CVIII: The Serpent's Egg (Ingmar Bergman, 1977)
Or The Curate's Egg? A curious Bergman piece, filmed in English and German.

Abel Rosenberg (David Carradine) is living in 1920s Berlin amid the decadence and hyperinflation and comes home to find his brother has blown his brain out. Abel takes up with his brother's estranged wife Manuela (Liv Ullman) who is working in a dance line and as a prostitute, although he also has to help the police with their enquiries. As the city slides into chaos, Rosenberg is given a job in a medical library and discovers a nightmare world just as Hitler's putsch fails in Munich.

It's a peculiar nightmare world - almost haunted, but always within the realms of the real world and its dark side. Carradine is rather flat, Ullman hysteric, which both seem reasonable reactions to the time. The full horror comes from our hindsight of what is going to happen to Jews in Berlin a decade or so later - and then from the climaxes revelation of what was already being done (assuming it is historically accurate). But there's an abrupt, dream-like-is-this-real quality to some of the final scenes that detract from the overall feel.



CIX: Endgame (Gary Wicks, 2001)
Curious gay-themed film by a director who sounds to me like he should be a sports presenter, but has a Lily Savage stand-up video, a gay softcore compilation and a Page 3 documentary (Daily Star not Sun) on his C.V. It's a little conflicted shall we say. In a sense this is Guy Ritchie territory, with the homoerotic subtext brought to the fore - or as if David De Coteau were directing Lock, Stock.

We first see our hero, Tom (Daniel Newman), sat in his impossibly white y-fronts in the sort of loft last seen in Queer as Folk, and the film tries to have him topless as often as possible, or in the shower (full frontal), and generally served up like a slice of Tesco's Finest top side. He's a piece of rent, kept by the insanely jealous George Michael (ho hum) Norris (Mark McGann) who would kill him if he thought Tom were unfaithful but shares him among his acquaintances such as DI Dunstan (John Benfield). Tom falls in with his downstairs neighbour Max (Corey Johnson) who is a big noise in the City but originally from Boston and his seemingly unoccupied wife Nikke (Toni Barry). Despite the hideousness of the couple - the one coke-snorting alcoholic, the other dull and depressed - Tom doesn't run a mile, and turns to them when something awful happens. Just as soon as saying "Why not phone the cops?", Max is driving them to the last place on Earth Nikke wants to be, their cottage in Wales.

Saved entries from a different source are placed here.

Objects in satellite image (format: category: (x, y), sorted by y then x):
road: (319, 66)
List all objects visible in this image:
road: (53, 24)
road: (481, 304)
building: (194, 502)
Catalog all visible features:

There are sections where this works as a thriller, and towards the end I was thinking of another Tom, Tom Ripley, setting up a house for the inevitable onslaught of the villains, which clearly won't end well for anyone caught in the cross fire. Indeed, I was wondering how much was some kind of grand set up, as Tom's second encounter with Max is when he goes into a bar to ask for change and share a bottle of beer with him when he should be off on a job for Norris. They've got to get the characters together somehow. And learning a lesson from the master of the old ultra violence, one fight scene has an ironic soundtrack (albeit jazz rather than 'Singin' in the Rain'), possibly to distract you from the inexplicableness of Tom having to be there to spark the fight. But it's not Hitchcock - save for the homophobia.

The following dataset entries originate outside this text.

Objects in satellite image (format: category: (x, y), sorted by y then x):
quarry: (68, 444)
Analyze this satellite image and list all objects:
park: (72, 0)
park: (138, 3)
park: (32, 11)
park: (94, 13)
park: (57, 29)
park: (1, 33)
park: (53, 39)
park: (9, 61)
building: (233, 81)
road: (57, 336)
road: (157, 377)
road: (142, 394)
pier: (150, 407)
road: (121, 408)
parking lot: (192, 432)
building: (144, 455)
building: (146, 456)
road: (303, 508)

Despite having Newman's charms on display, gay sexuality is associated with criminality, violence, duplicity, hypocrisy and abuse. Tom is kept by Norris - and McGann has rarely looked seedier. Tom's sexual encounters with him seem very much against his will - and he expects Tom to stay home and tidy and not go out, like a mousy house wife. (Note that Norris has a wife and prodigy in Surrey somewhere.) A series of flashbacks telegraph what is intended to be a climactic revelation of abuse as a child - gosh, Tom as case study. Meanwhile, the one tender sex scene in the whole film is resolutely heterosexual, and Tom graduates to Sensible Sweaters. There is some late back peddling - maybe he's only after comfort, maybe he's after rent, maybe she's just after Walthamstow rough and in a life-threatening scene she is able to score his performance... I don't believe it.

Newman does a good job with poor materials, after an overly arch start, indeed the opening is fine until the actors open their mouths. Max's mate is given particularly gum stretching lines, and the writer-director can't plot for shit - at the end the tapes Tom had for insurance purposes are delivered, even though by then they can't harm the person featured on them, and they would only be sent if Tom had not triumphed. Wha?